Monde "Immense avocat, courageux et indépendant", mais aussi "sentencieux" et "provocateur": Jacques Vergès, l'avocat aux deux visages, décédé jeudi à Paris à 88 ans, a reçu un hommage quasi unanime de ses confrères, tempéré par certains d'entre eux. 

Avocat de Klaus Barbie, de Slobodan Milosevic, de Saddam Hussein ou encore de l'ancien dirigeant khmer rouge Kieu Samphan, Me Vergès est mort chez des amis, dans un appartement au premier étage d'un immeuble du VIIe arrondissement où mourut Voltaire en 1778. Son décès a été constaté par les pompiers à 21H20.

Le célèbre avocat, "salaud lumineux" disparu jeudi, était réputé pour son sens de la formule. Le Huffington Post est revenu sur les déclarations les plus percutantes de celui qui fut pour certains "l'unique monstre sacré du barreau français". Tour d'horizon.

"Qu’est-ce qui en somme sépare un tueur à la chaîne du plus honnête des contribuables? Un détail infime, un fétu de paille tout de suite envolé et qui cependant constitue pour la plupart d’entre nous une barrière infranchissable : le passage à l’acte."

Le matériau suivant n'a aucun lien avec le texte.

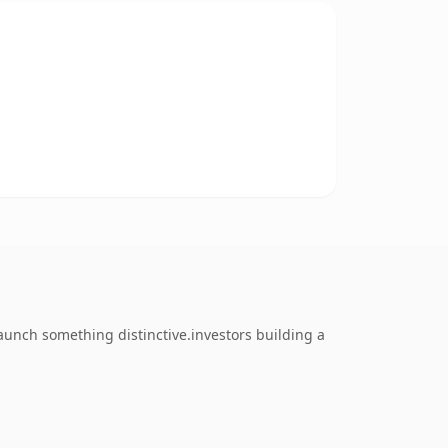
launch something distinctive.investors building a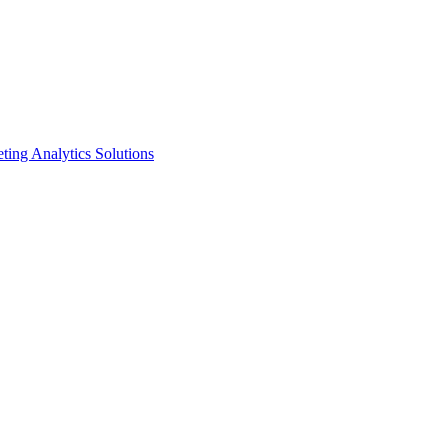
ting Analytics Solutions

"Je ne suis pas l’avocat de la terreur, mais l’avocat des terroristes. Hippocrate disait : "Je ne soigne pas la maladie, je soigne le malade". C’est pour vous dire que je ne défends pas le crime mais la personne qui l’a commis."

"Je ne suis ni humble, ni orgueilleux. Je suis simplement fier."

"Il n'y a pas eu de génocide au Cambodge."

"Quand j'entends parler de mon âge par Michèle Alliot-Marie ou autre, je me dis "Est-ce que je vais lui poser des questions sur sa ménopause ?"

"Si les tueurs en série nous fascinent, c’est précisément parce que en dépit de leurs crimes atroces, ils restent à notre image."

"On ne mène pas une politique étrangère avec des clins d’œil et des ronds de jambe."

""Pour défendre Barbie, j'ai dit aux accusateurs: 'Ce que vous lui reprochez, vous l'avez fait vous-même sous la colonisation. Alors, à quel titre vous permettez-vous de le juger ?'".

""Les poseurs de bombes sont des poseurs de questions".

"Serais-je prêt à défendre Hitler ? Bien sûr ! Et même George W. Bush. Je suis prêt à défendre tout le monde à condition qu’ils plaident coupables."